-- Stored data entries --
►
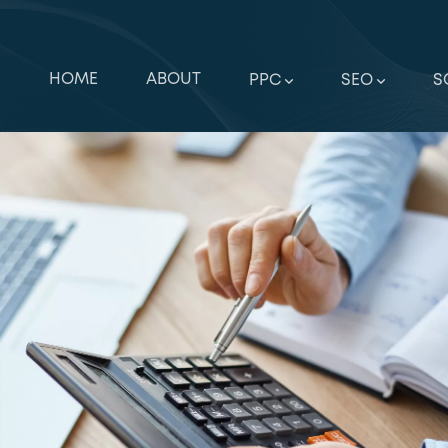
HOME
ABOUT
PPC
SEO
S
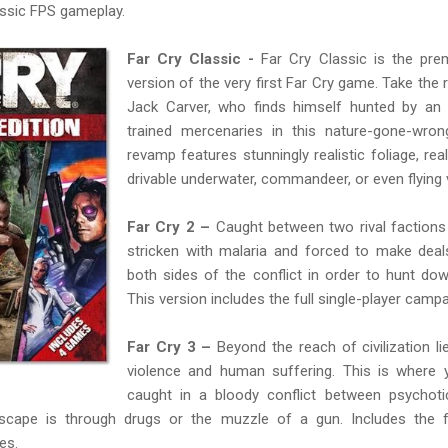
assic FPS gameplay.
Far Cry Classic -
Far Cry Classic is the pre
version of the very first Far Cry game. Take the 
Jack Carver, who finds himself hunted by an 
trained mercenaries in this nature-gone-wro
revamp features stunningly realistic foliage, rea
drivable underwater, commandeer, or even flying v
Far Cry 2 –
Caught between two rival factions 
stricken with malaria and forced to make deal
both sides of the conflict in order to hunt do
This version includes the full single-player campa
Far Cry 3 –
Beyond the reach of civilization li
violence and human suffering. This is where y
caught in a bloody conflict between psychoti
scape is through drugs or the muzzle of a gun. Includes the fu
es.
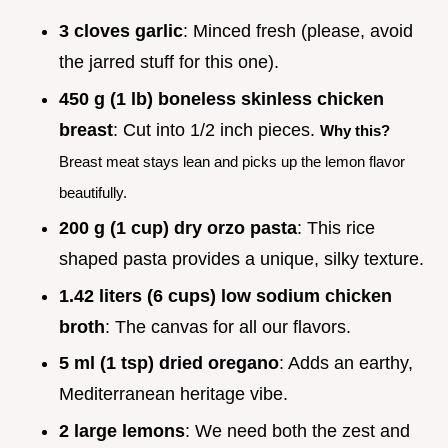
3 cloves garlic
: Minced fresh (please, avoid
the jarred stuff for this one).
450 g (1 lb) boneless skinless chicken
breast
: Cut into 1/2 inch pieces.
Why this?
Breast meat stays lean and picks up the lemon flavor
beautifully.
200 g (1 cup) dry orzo pasta
: This rice
shaped pasta provides a unique, silky texture.
1.42 liters (6 cups) low sodium chicken
broth
: The canvas for all our flavors.
5 ml (1 tsp) dried oregano
: Adds an earthy,
Mediterranean heritage vibe.
2 large lemons
: We need both the zest and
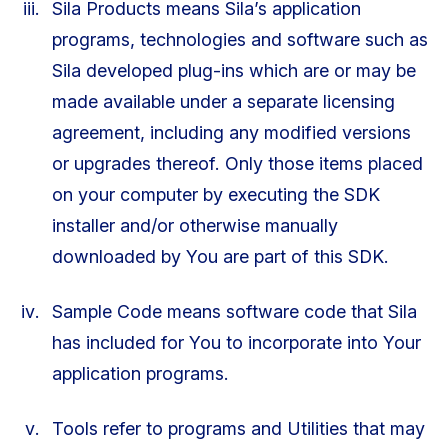
Sila Products means Sila’s application
programs, technologies and software such as
Sila developed plug-ins which are or may be
made available under a separate licensing
agreement, including any modified versions
or upgrades thereof. Only those items placed
on your computer by executing the SDK
installer and/or otherwise manually
downloaded by You are part of this SDK.
Sample Code means software code that Sila
has included for You to incorporate into Your
application programs.
Tools refer to programs and Utilities that may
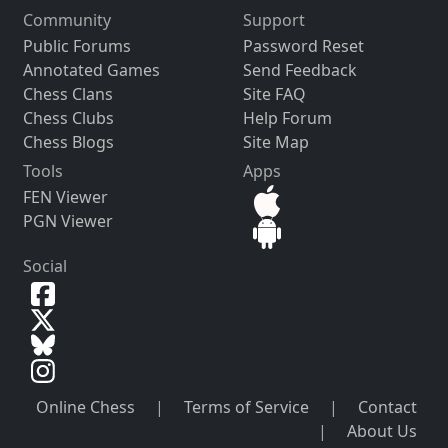
Community
Support
Public Forums
Password Reset
Annotated Games
Send Feedback
Chess Clans
Site FAQ
Chess Clubs
Help Forum
Chess Blogs
Site Map
Tools
Apps
FEN Viewer
PGN Viewer
Social
Online Chess
|
Terms of Service
|
Contact
|
About Us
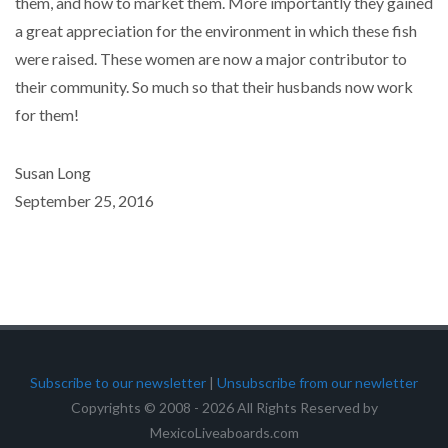
them, and how to market them. More importantly they gained
a great appreciation for the environment in which these fish
were raised. These women are now a major contributor to
their community. So much so that their husbands now work
for them!
Susan Long
September 25, 2016
Subscribe to our newsletter
|
Unsubscribe from our newletter
Copyrights © 2008 - 2026 All Rights Reserved by
MexicoLiveaboards.com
◄
-- Exercise objective --
Each line of the records that holds the word "Classic" should be copied out.

-- Exercise response --
Far Cry Classic -
Far Cry Classic is the pre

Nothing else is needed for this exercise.